- Tuesday, June 4, 2019

Antitrust law should keep business competitors from collaborating to increase prices and depress supply, practices that hurt consumers and competition.

It should not help bigger businesses drive harder bargains with smaller ones, give firms ways to hamstring more successful rivals, undermine patent law or give judges and administrative officials tools flexible enough for them to make business dealings fit their own ideals of the “right” competitive landscape.

Regrettably, the Federal Trade Commission’s suit against Qualcomm — and the recent decision by a federal judge in California embracing the FTC’s approach — redraws rules of competition in ways that will have just those effects, harming innovation and the rule of law.

The case has roots in the long-running feud between and Apple and Qualcomm, an innovator in telecommunications technology that licenses patented technology and sells high-end modem chips to companies (like Apple) making telecommunications products, principally smartphones. Recently, Apple and Qualcomm patched up their differences, focusing on strategies for success in the coming 5G wave, but earlier used appeals to government agencies and courts to influence negotiations over what Apple pays to use Qualcomm’s technology.

The FTC, having jumped into this dispute, declined to move on. In litigation crafted during the Obama administration, the FTC said that Qualcomm’s business model “forces” other businesses to use its products, license its technology, and pay excessively high prices, specifically by insisting that companies pay royalties based on the overall cost of products using its technology and also license its patents if they want to use Qualcomm’s chips. These arguments (and the judge’s decision based on them) have serious flaws.

First, it’s hard to see Qualcomm dominating companies like Apple. Apple is valued at more than $800 billion, more than 10 times bigger than Qualcomm. Apple also reportedly receives an astounding three-fourths of all profits earned in the smartphone market worldwide (success built on Apple’s marketing, design, and branding genius plus technological contributions of other firms). Obviously, Apple is miscast as the little guy forced to accept whatever terms the bully sets. For “Game of Thrones” aficionados, it’s like accusing Tyrion Lannister of physically abusing The Mountain.

Second, consider the objection that Qualcomm unreasonably receives royalties calculated as a percentage of the sales price of products using its technology. Nothing in the FTC’s argument or in the judge’s decision explains why the law requires royalties to be calculated as a percentage of a different base.

Whether Qualcomm and its customers agree to base royalty payments on product sales prices or the number of playoff games it takes for the Golden State Warriors to get to the NBA finals should not matter. If a firm has a valuable patent, customers will pay what they think is reasonable to use it, but they will turn to other products and other technologies when the price is too high.

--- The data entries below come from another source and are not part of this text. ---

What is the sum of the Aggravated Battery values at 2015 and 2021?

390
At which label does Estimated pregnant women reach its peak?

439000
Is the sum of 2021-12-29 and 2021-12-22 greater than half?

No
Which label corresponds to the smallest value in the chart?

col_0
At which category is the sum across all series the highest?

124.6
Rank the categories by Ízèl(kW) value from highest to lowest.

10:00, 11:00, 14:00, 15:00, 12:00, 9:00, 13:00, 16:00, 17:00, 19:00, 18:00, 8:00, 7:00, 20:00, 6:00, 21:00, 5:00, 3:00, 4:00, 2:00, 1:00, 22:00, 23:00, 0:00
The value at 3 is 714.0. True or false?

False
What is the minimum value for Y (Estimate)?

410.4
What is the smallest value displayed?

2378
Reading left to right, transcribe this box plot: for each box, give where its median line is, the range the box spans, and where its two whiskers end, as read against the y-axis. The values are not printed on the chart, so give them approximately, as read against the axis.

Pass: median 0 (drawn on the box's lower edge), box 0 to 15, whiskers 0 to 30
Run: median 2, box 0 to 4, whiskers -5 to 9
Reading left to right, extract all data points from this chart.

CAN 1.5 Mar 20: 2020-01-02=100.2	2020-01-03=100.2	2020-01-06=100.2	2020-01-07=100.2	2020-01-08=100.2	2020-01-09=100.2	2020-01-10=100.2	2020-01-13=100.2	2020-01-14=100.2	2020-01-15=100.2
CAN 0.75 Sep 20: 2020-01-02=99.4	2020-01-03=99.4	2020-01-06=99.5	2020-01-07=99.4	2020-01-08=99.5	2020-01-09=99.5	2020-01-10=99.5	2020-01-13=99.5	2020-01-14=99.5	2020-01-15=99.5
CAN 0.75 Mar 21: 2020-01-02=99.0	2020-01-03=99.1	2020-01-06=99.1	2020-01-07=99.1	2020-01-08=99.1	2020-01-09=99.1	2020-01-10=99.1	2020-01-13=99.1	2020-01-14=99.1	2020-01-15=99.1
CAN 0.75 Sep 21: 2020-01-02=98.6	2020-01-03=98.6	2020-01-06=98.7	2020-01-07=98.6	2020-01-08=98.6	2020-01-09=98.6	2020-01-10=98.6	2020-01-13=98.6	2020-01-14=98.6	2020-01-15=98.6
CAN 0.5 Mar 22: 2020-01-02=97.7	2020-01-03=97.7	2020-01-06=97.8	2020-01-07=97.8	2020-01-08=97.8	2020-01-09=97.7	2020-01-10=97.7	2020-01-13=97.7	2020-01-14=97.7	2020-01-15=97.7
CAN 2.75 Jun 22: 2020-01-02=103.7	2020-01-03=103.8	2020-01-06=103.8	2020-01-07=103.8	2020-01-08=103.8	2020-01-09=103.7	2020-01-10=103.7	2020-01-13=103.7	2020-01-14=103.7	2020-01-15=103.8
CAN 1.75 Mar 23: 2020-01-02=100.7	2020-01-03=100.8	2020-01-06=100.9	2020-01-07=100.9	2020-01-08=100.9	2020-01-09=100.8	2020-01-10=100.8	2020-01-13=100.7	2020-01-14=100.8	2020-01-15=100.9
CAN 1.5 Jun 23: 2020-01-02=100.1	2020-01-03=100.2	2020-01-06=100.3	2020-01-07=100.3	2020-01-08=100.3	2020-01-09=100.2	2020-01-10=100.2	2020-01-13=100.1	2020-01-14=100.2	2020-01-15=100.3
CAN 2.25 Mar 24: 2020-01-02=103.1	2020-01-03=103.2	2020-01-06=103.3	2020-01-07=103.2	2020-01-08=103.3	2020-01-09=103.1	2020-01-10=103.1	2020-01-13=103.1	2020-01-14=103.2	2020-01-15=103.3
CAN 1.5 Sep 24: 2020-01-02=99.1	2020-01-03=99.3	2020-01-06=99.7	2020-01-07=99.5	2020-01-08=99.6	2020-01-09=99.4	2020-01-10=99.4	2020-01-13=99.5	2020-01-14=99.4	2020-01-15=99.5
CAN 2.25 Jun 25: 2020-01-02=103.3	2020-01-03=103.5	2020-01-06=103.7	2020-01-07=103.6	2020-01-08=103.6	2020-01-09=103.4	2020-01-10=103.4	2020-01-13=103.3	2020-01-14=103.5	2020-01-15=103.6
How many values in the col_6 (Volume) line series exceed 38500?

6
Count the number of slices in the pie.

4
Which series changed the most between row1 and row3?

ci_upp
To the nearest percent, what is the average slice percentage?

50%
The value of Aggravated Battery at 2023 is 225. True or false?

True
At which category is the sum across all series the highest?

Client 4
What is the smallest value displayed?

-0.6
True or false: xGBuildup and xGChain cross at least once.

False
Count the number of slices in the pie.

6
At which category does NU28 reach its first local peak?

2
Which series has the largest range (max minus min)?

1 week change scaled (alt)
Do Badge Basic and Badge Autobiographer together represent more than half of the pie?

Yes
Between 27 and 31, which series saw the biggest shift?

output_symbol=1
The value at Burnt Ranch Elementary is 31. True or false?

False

Critically, the base on which a royalty percentage is calculated is never determined separately from the percentage itself. If I rent my home to you and say I want you to pay a monthly fee based on the square footage of the house and yard combined, would you agree to the same percentage as if payment was based on the square footage of the house alone? Or one floor? Or one room? The answer is obvious, and so is the error of the FTC’s and judge’s objection to the base for Qualcomm’s royalties.

The fact that Qualcomm’s agreement with Apple capped the total amount of the royalty, topping out around $7.50 per $1,000 iPhone according to published reports, underscores the fact that companies act rationally in structuring their agreements on royalty payments, contrary to the assumptions underlying this litigation and decision.

Third, other facts cited by the FTC and the judge also contradict the argument that Qualcomm imposes its will to extract unreasonable royalties. For instance, the judge says that Qualcomm uses its monopoly on chips needed for optimal smartphone performance to “coerce” phone manufacturers into agreeing to pay patent royalties. But the decision then says that “Qualcomm has also used the ’carrot’ of incentive funds, which reduce the price of Qualcomm’s chips” to “induce” agreement to its royalty terms. Why do that if it could coerce payment?

Finally, and most important, the softness of the arguments made and accepted against Qualcomm demonstrate the way that flexible antitrust undermines both competitive markets and the rule of law. The argument in essence is that Qualcomm violates the law when it charges too much or too little, when it decides not to sell its product or when it sweetens the pot to make a sale.

Under this approach, virtually anything a successful innovator does can constitute an antitrust violation. That is not a rule to guide market behavior. It ignores the way patents work. Further, this approach contradicts the notion of a rule of law based on clear rules and standards for judicial decisions. Letting the agency or judge decide what contract terms feel right invites forum-shopping — and is the antithesis of the rule of law.

The FTC will doubtless be emboldened by this victory to pursue other cases on similarly spongy charges. Those who care about maintaining a competitive, innovative economy and the rule of law, two pillars of a successful nation, should hope that other judges and other officials realize where this path leads.

Ronald Cass is dean emeritus of Boston University School of Law, distinguished senior fellow at the Center for the Study of the Administrative State, and co-author of “Laws of Creation: Property Rights in the World of Ideas” (Harvard University Press, 2013).